#### Problem requirements:
Lay out as a numbered list the lines of the data starting with the line containing "left ankle: (1106, 660, -12)" and going on through the line containing "left shoulder: (1175, 422, -11)", leaving out any blank lines.

#### Data extracts:
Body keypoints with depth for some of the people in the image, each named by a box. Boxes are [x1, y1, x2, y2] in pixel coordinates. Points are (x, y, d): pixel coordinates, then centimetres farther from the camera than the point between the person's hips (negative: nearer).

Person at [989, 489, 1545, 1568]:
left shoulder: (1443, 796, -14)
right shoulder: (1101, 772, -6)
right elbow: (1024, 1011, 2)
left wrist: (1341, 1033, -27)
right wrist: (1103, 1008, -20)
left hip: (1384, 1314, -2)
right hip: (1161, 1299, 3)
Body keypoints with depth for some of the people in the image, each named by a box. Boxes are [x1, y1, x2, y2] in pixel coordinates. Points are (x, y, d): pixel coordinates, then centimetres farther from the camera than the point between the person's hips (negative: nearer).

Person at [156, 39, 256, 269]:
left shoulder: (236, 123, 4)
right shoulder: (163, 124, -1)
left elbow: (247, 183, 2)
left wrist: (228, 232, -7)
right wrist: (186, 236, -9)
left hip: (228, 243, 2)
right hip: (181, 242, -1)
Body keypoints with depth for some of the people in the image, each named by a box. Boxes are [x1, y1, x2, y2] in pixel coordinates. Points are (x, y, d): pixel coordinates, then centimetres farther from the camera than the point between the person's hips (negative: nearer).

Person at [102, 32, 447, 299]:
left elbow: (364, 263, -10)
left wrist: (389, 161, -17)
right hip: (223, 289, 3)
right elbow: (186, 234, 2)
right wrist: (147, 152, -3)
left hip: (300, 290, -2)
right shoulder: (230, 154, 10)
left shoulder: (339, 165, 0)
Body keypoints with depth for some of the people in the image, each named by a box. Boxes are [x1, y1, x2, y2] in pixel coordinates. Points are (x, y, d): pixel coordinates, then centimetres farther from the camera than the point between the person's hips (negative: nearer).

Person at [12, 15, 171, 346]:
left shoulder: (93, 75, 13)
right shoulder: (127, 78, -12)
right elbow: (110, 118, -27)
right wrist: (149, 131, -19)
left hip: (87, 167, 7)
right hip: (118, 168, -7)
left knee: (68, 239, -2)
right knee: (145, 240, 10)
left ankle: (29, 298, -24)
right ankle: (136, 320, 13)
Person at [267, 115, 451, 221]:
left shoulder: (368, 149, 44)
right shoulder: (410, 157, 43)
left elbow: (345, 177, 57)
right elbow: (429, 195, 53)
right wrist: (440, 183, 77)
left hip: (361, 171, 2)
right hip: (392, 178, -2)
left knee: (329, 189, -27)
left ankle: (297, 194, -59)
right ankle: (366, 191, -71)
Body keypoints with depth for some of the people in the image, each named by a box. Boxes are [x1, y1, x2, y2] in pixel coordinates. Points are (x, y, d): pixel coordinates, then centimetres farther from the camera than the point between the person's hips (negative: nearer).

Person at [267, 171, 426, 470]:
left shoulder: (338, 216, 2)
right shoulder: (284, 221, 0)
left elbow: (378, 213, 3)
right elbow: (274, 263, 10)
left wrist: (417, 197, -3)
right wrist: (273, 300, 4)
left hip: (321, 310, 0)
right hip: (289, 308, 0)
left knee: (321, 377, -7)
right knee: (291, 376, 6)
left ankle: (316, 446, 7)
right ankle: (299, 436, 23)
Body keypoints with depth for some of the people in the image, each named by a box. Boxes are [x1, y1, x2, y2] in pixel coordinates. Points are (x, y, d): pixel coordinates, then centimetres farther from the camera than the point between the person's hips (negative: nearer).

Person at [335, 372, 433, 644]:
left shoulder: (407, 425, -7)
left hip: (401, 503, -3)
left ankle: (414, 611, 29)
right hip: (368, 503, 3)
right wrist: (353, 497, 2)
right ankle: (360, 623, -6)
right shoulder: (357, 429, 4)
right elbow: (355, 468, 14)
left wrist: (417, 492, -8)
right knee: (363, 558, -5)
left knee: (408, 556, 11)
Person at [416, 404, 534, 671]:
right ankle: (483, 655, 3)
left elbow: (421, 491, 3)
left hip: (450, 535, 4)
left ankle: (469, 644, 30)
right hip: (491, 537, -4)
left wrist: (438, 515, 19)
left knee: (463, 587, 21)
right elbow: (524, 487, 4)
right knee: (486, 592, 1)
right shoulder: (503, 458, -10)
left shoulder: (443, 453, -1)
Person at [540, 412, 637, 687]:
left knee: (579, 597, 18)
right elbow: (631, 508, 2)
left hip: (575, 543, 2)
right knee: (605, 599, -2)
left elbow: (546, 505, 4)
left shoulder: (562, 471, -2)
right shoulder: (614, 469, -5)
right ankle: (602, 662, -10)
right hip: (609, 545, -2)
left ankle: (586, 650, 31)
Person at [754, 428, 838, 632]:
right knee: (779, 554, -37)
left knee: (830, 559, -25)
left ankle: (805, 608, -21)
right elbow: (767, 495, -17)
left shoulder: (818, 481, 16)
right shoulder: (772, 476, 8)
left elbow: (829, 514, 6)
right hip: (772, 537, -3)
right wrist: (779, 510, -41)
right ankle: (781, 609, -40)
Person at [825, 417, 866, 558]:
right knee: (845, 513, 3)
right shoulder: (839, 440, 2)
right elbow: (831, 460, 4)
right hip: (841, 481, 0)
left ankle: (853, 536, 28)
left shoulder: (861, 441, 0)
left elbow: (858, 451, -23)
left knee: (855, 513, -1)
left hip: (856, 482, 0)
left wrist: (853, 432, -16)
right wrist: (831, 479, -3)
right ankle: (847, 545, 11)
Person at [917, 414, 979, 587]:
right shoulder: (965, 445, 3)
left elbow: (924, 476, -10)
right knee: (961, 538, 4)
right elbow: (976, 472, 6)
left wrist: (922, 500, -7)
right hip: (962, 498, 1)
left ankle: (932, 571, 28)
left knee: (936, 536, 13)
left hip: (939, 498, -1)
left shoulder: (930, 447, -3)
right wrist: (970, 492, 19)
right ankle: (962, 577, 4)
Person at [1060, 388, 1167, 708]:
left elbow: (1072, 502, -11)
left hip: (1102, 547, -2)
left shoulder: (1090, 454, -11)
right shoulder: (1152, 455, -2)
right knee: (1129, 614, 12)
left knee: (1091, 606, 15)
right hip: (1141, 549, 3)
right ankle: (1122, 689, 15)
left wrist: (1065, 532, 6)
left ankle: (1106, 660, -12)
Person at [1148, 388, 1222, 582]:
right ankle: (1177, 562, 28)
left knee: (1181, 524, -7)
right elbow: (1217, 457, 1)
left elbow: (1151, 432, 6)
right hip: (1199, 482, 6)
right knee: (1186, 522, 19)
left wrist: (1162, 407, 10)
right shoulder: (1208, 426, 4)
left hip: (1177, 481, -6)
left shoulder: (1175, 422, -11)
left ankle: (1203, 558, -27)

#### Task answer:
1. left ankle: (1106, 660, -12)
2. Person at [1148, 388, 1222, 582]:
3. right ankle: (1177, 562, 28)
4. left knee: (1181, 524, -7)
5. right elbow: (1217, 457, 1)
6. left elbow: (1151, 432, 6)
7. right hip: (1199, 482, 6)
8. right knee: (1186, 522, 19)
9. left wrist: (1162, 407, 10)
10. right shoulder: (1208, 426, 4)
11. left hip: (1177, 481, -6)
12. left shoulder: (1175, 422, -11)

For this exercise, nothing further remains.